Book bloggin' Part I: Oprah ruins Americans' summers
With a good reading-group leader, they'll make it through As I Lay Dying. And they'll make it through Light in August. But they're going to start The Sound and the Fury and say, 'What is this?' (feigns throwing a book over shoulder)Last week, Oprah Winfrey picked the above three William Faulkner novels as her summer reading choices. I appreciate her attempt to produce a more literate America, but five minutes with The Sound and the Fury may cause readers to gouge out their own eyes, thereby limiting themselves forever to audiobooks and books written in Braille.
--Richard Howarth, mayor of Oxford, MS, William Faulkner's hometown
Sure, everyone has their masochistic literary tastes. I'm a huge Thomas Hardy fan, and Fyodor Dostoevsky is my ever-lovin' sweetheart (literarily speaking, of course). But I wouldn't suggest to my audience of millions--er, dozens--that they should lug The Brothers Karamazov or Jude the Obscure to the beach (although Jude would fit in the sveltest of beach bags, if you're interested).
One has to wonder if Oprah is compensating for what Jonathan Franzen insinuated were her questionable literary tastes, after he rudely rebuffed her choice of his own novel The Corrections for her book club. Last year Oprah recommended Tolstoy's Anna Karenina, and millions of copies flew off the shelves, resulting in bruises, concussions, and countless cases of shoulder tendonitis. How many people actually read all 838 pages has yet to be determined.
A group of contemporary authors has recently written Oprah to ask her to please start recommending books by writers who still draw oxygen.
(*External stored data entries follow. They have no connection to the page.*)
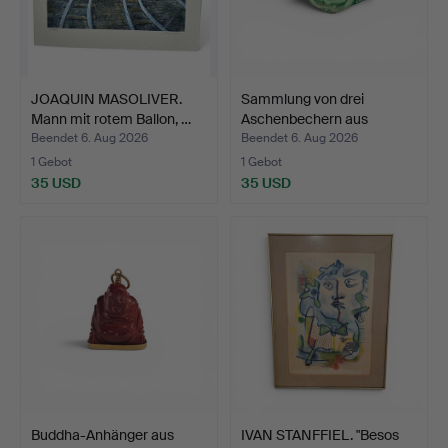
JOAQUIN MASOLIVER.
Sammlung von drei
Mann mit rotem Ballon, …
Aschenbechern aus
Murano…
Beendet 6. Aug 2026
Beendet 6. Aug 2026
1 Gebot
1 Gebot
35 USD
35 USD
Buddha-Anhänger aus
IVAN STANFFIEL. "Besos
We need the sales, and for many writers her book club was the difference between languishing forever in anonymity and languishing forever next to an Olympic-sized swimming pool.
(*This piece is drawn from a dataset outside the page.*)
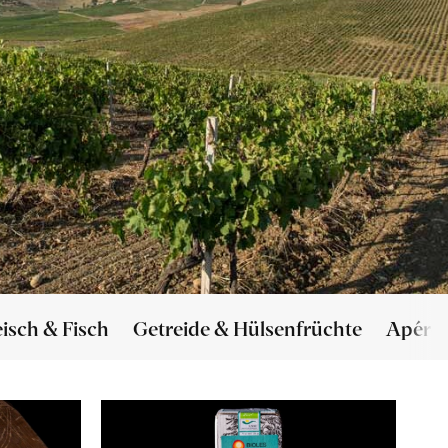
eisch & Fisch
Getreide & Hülsenfrüchte
Apéro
Anyway, reviewer Jesse Kornbluth has some alternate suggestions for easing your way into Faulkner's inscrutable little world. But if you'd like to enjoy your summer, the Washington Post Book World just released its editors' picks for best books of the season.
I'm excited about The Good Wife by Stewart O'Nan. Last year I listened to O'Nan's Night Country on tape, and it ranks as one of my favorite Halloween-related experiences ever. I've also heard good things about Pearl by Mary Gordon. Two of my favorites, Bebe Moore Campbell and John Irving, have new novels appearing in July.
Will I be reading any of these? Nope. As a Jeri-come-lately to the world of fantasy, I've got several decades of that genre's classics to catch up on, as well as keeping on with new trends. But I couldn't resist Loving Soren by Caroline Coleman O'Neill, about the woman who tried to save my favorite philosopher, Soren Kierkegaard, from himself. I'll let you know how that goes.